Exercise details: Which lines run from the line containing "circle: (163, 113) -> (208, 116), size x0.7" through the end of the records below? Reproduce them exactly, and nothing else.

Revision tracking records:
------------------------------------

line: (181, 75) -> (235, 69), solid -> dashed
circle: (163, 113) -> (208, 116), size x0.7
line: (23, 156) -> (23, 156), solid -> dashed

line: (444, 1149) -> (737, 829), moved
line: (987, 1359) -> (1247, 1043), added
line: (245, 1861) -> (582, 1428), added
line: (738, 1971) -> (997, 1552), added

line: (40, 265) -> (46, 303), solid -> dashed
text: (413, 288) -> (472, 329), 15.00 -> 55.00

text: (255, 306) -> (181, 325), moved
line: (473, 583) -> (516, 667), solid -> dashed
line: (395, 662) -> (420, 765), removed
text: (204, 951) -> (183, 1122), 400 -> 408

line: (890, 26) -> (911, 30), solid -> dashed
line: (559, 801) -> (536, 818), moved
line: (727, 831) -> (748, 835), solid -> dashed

------------------------------------

Output for this exercise:
circle: (163, 113) -> (208, 116), size x0.7
line: (23, 156) -> (23, 156), solid -> dashed

line: (444, 1149) -> (737, 829), moved
line: (987, 1359) -> (1247, 1043), added
line: (245, 1861) -> (582, 1428), added
line: (738, 1971) -> (997, 1552), added

line: (40, 265) -> (46, 303), solid -> dashed
text: (413, 288) -> (472, 329), 15.00 -> 55.00

text: (255, 306) -> (181, 325), moved
line: (473, 583) -> (516, 667), solid -> dashed
line: (395, 662) -> (420, 765), removed
text: (204, 951) -> (183, 1122), 400 -> 408

line: (890, 26) -> (911, 30), solid -> dashed
line: (559, 801) -> (536, 818), moved
line: (727, 831) -> (748, 835), solid -> dashed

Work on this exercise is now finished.